The Second Saturday of Advent December 13, 2008

Isaiah 8:1-15 

These were the words of the LORD to me, for his hand was strong upon me; and he warned me not to follow the ways of this people… 

My spiritual life deepened exponentially after I attended a cursillo weekend because afterward I joined a weekly Group Reunion where we shared our Piety, Study and Apostolic Action (evangelism).  I had never been deliberate in these areas, but meeting each week with other dedicated women gave me both encouragement and a role model. 

So it was, when I first noticed the hand of the Lord upon me.   

I was in the office when the shop teacher brought in a seventh grade girl and sat her in a chair.  The teacher told her that the principal would get to her in a minute, and that she was to spend lunch in the office for the rest of the school year.  I knew the teacher, knew he was generally a calm and generous man, so I had absolutely no sympathy for the sullen girl.  I glanced at her. 

“She needs a friend,” I heard as plain as day. I shrugged the hand off my shoulder and went to eat. 

A few days later I asked the secretary the name of the girl, still spending lunch in the office.  “That’s Antoinette,” she said, rolling her eyes.  I felt a tug on my elbow but jerked my arm away and left the office. 

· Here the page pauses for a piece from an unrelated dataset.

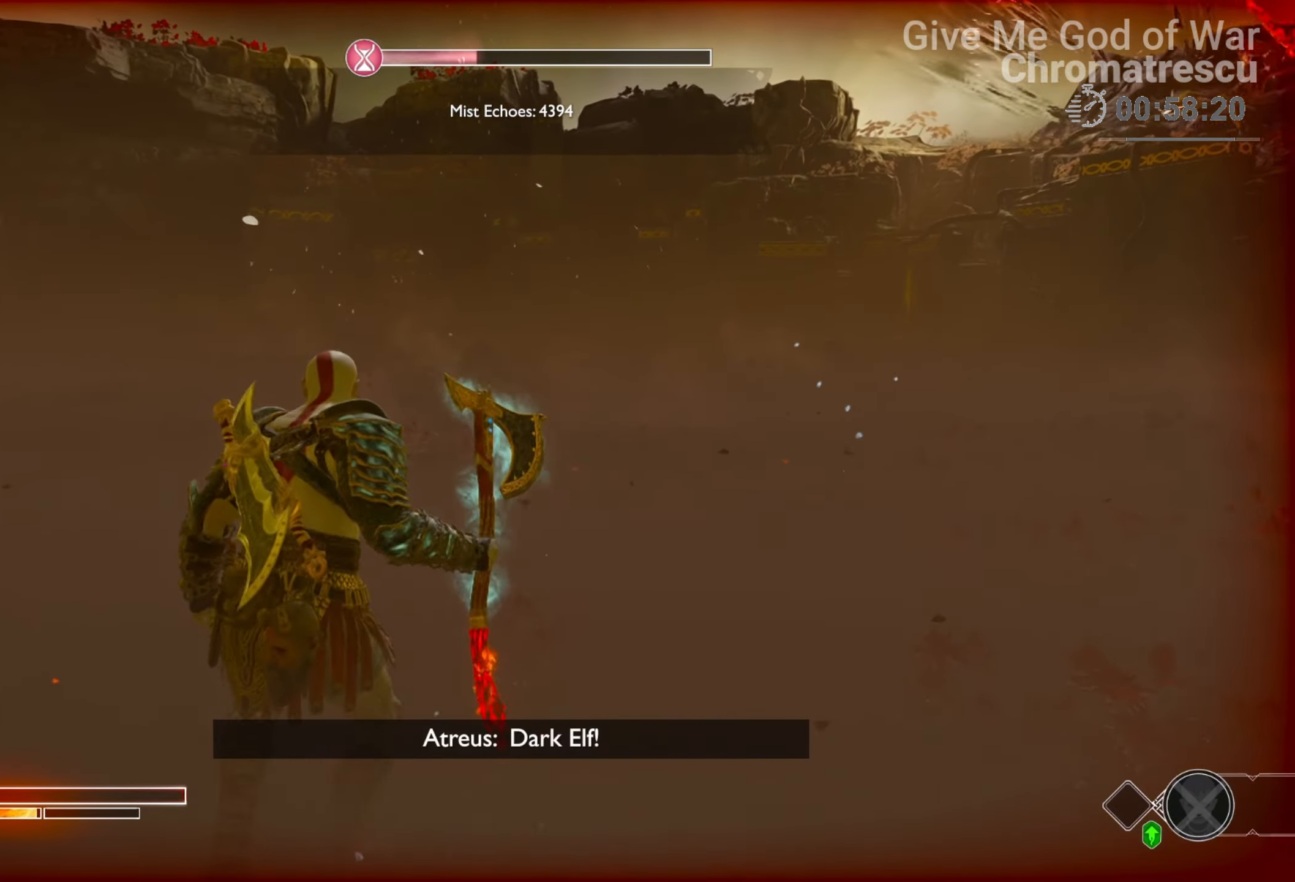
{"buttons": [], "left_stick": "up-left", "right_stick": "center", "events": [[51, "SQUARE", "up"], [119, "L3", "down"], [136, "SQUARE", "down"], [220, "SQUARE", "up"], [254, "L3", "up"], [254, "left_stick", "up-left"], [305, "SQUARE", "down"], [458, "SQUARE", "up"]]}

I told my group reunion what had happened.  “What will you do?” one asked me.  “Nothing,” I replied.  “She’s not in the office any more.” 

A few weeks later, as I waited for my borrowed classroom to empty of students, I stared at the lockers lining the hall.  On the one nearest the door was, etched and rusted, “Antoinette.”  When I entered the classroom, I went to the pencil sharpener, mounted on the far wall, to sharpen my pencils.  As I turned the handle, I saw, scratched into the wood above the sharpener, the word “Antoinette.”  Two days later, as my ESL students looked for library books, I noticed, on the table where I sat, the name “Antoinette” carved into the wood. 

“ALL RIGHT!” I told Yahweh.  His hands were now on both shoulders, and I stopped trying to pull away and began to make a small apostolic plan to be a secret friend, something like the Secret Santas we teachers had been for each other at Christmas.  The attendance clerk agreed to be the delivery person for some very small gifts, and a few weeks before school was out for the summer, a birthday cake.  I wasn’t even sure this angry girl would want my small gifts until she passed me in the hall one day, wearing the “A” from the keychain I had given her, on a chain around her neck.  Was it my imagination, or did I feel a small pat on my back? 

I love my Lord, and He loves me very much.  Nowadays I don’t shrug his hand off my shoulder—and His hand is often on me.  I bet His hand has been on you, too, hasn’t it?